→ Instructions to follow
If a record holds a picture, leave the picture out and repeat everything else exactly.

→ Material for this task
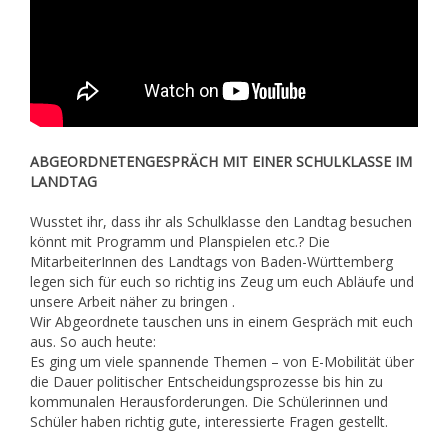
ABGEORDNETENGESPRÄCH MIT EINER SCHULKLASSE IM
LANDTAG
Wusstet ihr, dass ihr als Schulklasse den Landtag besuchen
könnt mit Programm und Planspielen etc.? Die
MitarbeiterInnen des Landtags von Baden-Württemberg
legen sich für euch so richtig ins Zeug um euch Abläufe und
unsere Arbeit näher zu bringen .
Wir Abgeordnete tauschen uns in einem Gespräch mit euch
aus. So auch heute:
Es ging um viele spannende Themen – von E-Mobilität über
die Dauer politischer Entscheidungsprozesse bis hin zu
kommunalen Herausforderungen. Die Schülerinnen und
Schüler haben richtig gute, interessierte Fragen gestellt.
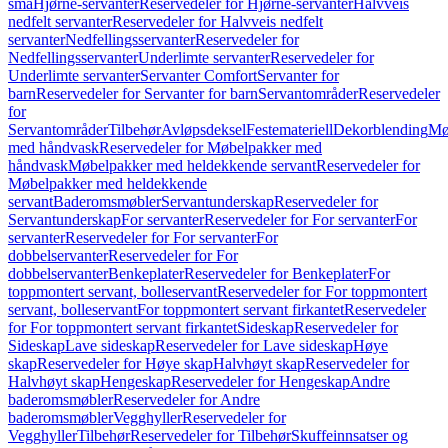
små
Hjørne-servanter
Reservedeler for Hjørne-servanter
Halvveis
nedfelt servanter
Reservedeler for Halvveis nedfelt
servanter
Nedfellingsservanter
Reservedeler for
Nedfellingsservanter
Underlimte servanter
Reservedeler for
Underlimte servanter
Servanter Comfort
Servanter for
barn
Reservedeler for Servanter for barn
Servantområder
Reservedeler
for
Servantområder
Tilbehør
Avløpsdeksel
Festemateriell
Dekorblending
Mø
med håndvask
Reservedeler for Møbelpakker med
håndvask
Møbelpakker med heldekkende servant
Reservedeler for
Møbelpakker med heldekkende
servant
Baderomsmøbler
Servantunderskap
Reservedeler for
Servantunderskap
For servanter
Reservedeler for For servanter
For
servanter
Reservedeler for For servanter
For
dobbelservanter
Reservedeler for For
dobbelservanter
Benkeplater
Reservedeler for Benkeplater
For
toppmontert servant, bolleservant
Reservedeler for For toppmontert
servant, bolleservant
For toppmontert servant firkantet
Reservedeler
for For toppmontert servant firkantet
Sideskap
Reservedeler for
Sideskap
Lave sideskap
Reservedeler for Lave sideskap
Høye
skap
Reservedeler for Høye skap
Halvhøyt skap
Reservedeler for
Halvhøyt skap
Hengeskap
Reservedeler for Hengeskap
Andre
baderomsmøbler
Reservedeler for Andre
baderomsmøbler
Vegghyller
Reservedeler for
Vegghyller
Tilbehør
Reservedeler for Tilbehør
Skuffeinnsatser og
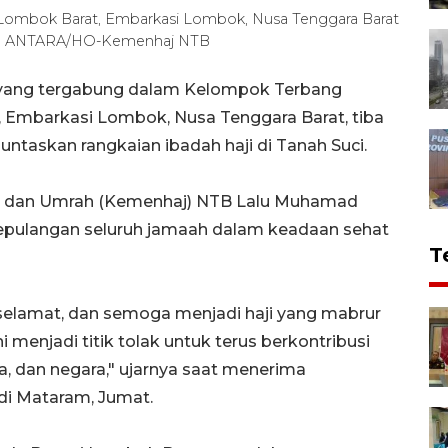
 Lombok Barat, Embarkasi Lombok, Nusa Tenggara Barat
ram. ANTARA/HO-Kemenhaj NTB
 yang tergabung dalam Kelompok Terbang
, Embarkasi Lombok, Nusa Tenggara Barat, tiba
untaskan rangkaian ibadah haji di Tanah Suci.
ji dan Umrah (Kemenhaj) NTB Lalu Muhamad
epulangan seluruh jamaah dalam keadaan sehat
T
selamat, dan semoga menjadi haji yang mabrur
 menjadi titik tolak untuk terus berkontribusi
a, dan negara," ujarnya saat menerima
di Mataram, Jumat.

→ Output below
ABGEORDNETENGESPRÄCH MIT EINER SCHULKLASSE IM
LANDTAG
Wusstet ihr, dass ihr als Schulklasse den Landtag besuchen
könnt mit Programm und Planspielen etc.? Die
MitarbeiterInnen des Landtags von Baden-Württemberg
legen sich für euch so richtig ins Zeug um euch Abläufe und
unsere Arbeit näher zu bringen .
Wir Abgeordnete tauschen uns in einem Gespräch mit euch
aus. So auch heute:
Es ging um viele spannende Themen – von E-Mobilität über
die Dauer politischer Entscheidungsprozesse bis hin zu
kommunalen Herausforderungen. Die Schülerinnen und
Schüler haben richtig gute, interessierte Fragen gestellt.
små
Hjørne-servanter
Reservedeler for Hjørne-servanter
Halvveis
nedfelt servanter
Reservedeler for Halvveis nedfelt
servanter
Nedfellingsservanter
Reservedeler for
Nedfellingsservanter
Underlimte servanter
Reservedeler for
Underlimte servanter
Servanter Comfort
Servanter for
barn
Reservedeler for Servanter for barn
Servantområder
Reservedeler
for
Servantområder
Tilbehør
Avløpsdeksel
Festemateriell
Dekorblending
Mø
med håndvask
Reservedeler for Møbelpakker med
håndvask
Møbelpakker med heldekkende servant
Reservedeler for
Møbelpakker med heldekkende
servant
Baderomsmøbler
Servantunderskap
Reservedeler for
Servantunderskap
For servanter
Reservedeler for For servanter
For
servanter
Reservedeler for For servanter
For
dobbelservanter
Reservedeler for For
dobbelservanter
Benkeplater
Reservedeler for Benkeplater
For
toppmontert servant, bolleservant
Reservedeler for For toppmontert
servant, bolleservant
For toppmontert servant firkantet
Reservedeler
for For toppmontert servant firkantet
Sideskap
Reservedeler for
Sideskap
Lave sideskap
Reservedeler for Lave sideskap
Høye
skap
Reservedeler for Høye skap
Halvhøyt skap
Reservedeler for
Halvhøyt skap
Hengeskap
Reservedeler for Hengeskap
Andre
baderomsmøbler
Reservedeler for Andre
baderomsmøbler
Vegghyller
Reservedeler for
Vegghyller
Tilbehør
Reservedeler for Tilbehør
Skuffeinnsatser og
 Lombok Barat, Embarkasi Lombok, Nusa Tenggara Barat
ram. ANTARA/HO-Kemenhaj NTB
 yang tergabung dalam Kelompok Terbang
, Embarkasi Lombok, Nusa Tenggara Barat, tiba
untaskan rangkaian ibadah haji di Tanah Suci.
ji dan Umrah (Kemenhaj) NTB Lalu Muhamad
epulangan seluruh jamaah dalam keadaan sehat
T
selamat, dan semoga menjadi haji yang mabrur
 menjadi titik tolak untuk terus berkontribusi
a, dan negara," ujarnya saat menerima
di Mataram, Jumat.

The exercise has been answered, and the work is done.